The mission schedule calls for launch in 2022, a Mars gravity-assist maneuver in 2023, and arrival at the asteroid in 2026. The robotic probe will study Psyche’s composition, magnetic field and mass distribution over the course of a two-year science campaign.

“This is an opportunity to explore a new type of world  – not one of rock or ice, but of metal,” the mission’s principal investigator, Lindy Elkins-Tanton of Arizona State University, said in a statement. “16 Psyche is the only known object of its kind in the solar system, and this is the only way humans will ever visit a core. We learn about inner space by visiting outer space.”

Psyche is also intriguing to asteroid miners, because insights into the composition of metal-bearing space objects could point the way toward techniques for making use of those resources.

“I think the most important things we’re going to discover are: What are the surface conditions of a metal asteroid like? What might the landing challenges be? … If we go there and we discover that it’s easily mineable and it has mineral resources that can be converted to water, then Psyche could be the perfect stepping stone to the outer solar system,” Elkins-Tanton told GeekWire.

One of the leaders in the asteroid-mining field is Planetary Resources, a company headquartered in Redmond, Wash. Planetary Resources’ president and CEO, Chris Lewicki, welcomed word of the newly selected missions in a statement emailed to GeekWire:

“Planetary Resources is excited that NASA has selected the Lucy and Psyche missions for the Discovery program. While the particular asteroids targeted for study under these missions are not near-term resource targets, understanding the science behind their history and evolution will contribute to the body of knowledge about these important members in the solar system family and the valuable materials they contain.

“With some half-dozen active space missions now in service, on their way, or under development to study asteroids, we’re pleased to be developing our own mission to harness water and metals from asteroids and open up the space economy enabling the permanent presence of humans beyond Earth.”

Lucy: Fossils of planet formation

Lucy is due for launch in October 2021, and would reach its first destination in the main belt in 2025. The probe would move on to study the six Jupiter Trojan asteroids between 2027 and 2033.

Trojans are thought to be remnants of the early solar system that were gravitationally captured at balance points in Jupiter’s orbit.
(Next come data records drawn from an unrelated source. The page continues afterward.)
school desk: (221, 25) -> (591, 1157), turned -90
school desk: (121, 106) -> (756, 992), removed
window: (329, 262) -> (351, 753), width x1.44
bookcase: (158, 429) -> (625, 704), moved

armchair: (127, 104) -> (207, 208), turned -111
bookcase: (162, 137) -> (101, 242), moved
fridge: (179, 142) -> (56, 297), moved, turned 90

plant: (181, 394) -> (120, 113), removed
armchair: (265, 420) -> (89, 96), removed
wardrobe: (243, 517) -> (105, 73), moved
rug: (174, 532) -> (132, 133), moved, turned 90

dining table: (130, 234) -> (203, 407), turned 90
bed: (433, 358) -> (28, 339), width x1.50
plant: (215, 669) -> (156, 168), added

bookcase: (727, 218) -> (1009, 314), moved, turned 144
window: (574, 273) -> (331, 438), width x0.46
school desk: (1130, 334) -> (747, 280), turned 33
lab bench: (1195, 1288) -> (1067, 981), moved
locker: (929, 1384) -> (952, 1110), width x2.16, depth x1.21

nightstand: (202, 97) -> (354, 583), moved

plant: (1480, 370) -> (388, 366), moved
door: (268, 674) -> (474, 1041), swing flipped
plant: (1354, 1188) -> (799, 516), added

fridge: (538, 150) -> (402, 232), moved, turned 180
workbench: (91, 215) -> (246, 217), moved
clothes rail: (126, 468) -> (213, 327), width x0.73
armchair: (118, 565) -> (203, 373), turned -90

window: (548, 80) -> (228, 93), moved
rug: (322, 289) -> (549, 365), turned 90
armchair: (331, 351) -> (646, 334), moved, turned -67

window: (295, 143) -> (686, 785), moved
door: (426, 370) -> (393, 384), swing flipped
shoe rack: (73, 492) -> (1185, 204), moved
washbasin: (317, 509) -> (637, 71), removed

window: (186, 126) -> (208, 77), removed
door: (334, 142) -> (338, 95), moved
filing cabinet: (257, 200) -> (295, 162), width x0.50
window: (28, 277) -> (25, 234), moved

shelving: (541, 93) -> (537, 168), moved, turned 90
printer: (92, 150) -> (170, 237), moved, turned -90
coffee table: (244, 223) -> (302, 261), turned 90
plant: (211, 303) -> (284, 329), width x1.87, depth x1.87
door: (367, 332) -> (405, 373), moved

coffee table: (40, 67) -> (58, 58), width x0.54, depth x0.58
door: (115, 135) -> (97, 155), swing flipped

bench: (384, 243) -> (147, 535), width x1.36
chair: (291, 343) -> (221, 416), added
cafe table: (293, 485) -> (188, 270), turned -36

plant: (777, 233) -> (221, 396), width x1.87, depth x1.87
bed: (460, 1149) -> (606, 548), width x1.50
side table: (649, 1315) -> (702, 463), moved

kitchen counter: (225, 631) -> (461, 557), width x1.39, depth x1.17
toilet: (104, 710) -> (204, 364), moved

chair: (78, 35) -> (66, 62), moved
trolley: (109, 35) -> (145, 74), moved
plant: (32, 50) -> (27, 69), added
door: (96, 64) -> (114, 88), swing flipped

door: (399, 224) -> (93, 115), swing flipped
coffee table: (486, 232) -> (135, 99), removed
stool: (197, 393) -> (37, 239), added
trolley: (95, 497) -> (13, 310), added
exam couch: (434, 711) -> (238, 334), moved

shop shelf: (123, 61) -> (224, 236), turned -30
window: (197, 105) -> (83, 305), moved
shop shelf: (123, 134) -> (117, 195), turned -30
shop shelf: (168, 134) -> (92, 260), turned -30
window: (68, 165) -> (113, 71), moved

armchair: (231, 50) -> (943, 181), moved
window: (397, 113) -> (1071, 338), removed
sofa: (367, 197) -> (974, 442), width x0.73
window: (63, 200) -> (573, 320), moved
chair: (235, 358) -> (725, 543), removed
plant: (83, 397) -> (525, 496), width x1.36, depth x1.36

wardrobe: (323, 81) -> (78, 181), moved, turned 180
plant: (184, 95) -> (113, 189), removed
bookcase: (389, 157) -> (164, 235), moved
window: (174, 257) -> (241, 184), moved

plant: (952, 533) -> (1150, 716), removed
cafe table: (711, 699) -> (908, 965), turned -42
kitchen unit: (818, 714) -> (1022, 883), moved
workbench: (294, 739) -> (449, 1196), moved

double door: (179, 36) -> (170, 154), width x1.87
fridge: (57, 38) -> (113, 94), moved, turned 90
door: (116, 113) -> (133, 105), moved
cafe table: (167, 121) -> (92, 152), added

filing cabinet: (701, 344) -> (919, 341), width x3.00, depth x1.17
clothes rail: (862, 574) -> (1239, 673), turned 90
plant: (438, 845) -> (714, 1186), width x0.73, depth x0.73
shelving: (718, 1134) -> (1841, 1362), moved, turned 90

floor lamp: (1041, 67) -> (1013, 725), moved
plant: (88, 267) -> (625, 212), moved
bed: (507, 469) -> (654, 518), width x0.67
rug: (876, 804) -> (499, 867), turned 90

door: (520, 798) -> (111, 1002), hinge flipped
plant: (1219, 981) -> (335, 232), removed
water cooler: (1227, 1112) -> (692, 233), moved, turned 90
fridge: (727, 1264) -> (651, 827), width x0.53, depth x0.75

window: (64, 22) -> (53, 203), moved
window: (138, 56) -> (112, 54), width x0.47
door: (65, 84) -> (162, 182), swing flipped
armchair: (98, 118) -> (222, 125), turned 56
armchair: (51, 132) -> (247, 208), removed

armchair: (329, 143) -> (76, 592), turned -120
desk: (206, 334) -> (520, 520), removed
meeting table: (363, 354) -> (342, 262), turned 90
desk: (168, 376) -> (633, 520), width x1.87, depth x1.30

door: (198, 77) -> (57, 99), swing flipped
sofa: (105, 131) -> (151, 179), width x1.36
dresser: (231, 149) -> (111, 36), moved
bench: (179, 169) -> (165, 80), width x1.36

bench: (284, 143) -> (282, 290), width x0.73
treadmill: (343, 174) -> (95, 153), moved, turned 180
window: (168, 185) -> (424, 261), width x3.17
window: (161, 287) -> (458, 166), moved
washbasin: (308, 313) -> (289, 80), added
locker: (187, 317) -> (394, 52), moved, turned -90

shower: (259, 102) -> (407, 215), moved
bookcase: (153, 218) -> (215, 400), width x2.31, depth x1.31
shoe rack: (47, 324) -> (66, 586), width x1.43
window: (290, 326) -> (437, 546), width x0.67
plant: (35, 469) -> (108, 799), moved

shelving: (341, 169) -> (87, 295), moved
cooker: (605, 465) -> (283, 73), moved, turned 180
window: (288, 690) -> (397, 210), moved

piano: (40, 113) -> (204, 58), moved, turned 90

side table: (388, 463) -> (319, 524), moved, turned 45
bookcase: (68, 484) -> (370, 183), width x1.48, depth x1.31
“These small bodies really are the fossils of planet formation, and that’s why we named Lucy after the human ancestor,” said the mission’s principal investigator, Harold Levison of the Southwest Research Institute.

Lucy’s target in the main asteroid belt has been named Donaldjohanson, as a nod to the paleontologist who discovered the famous 3.2 million-year-old fossil in 1974. Other targets include the Trojan asteroid Eurybates – and Levison’s personal favorite, the binary Trojan known as Patroclus-Menoetius.

Both Lucy and Psyche have the primary scientific objective of unraveling the origins and evolution of the solar system.

“These additional pieces of the puzzle will help us understand how the sun and its family of planets formed, changed over time, and became places where life could develop and be sustained – and what the future may hold,” NASA’s Green said.

Update for 3:15 p.m. PT May 24: This report was updated with NASA’s decision to launch the mission in 2022 rather than 2023.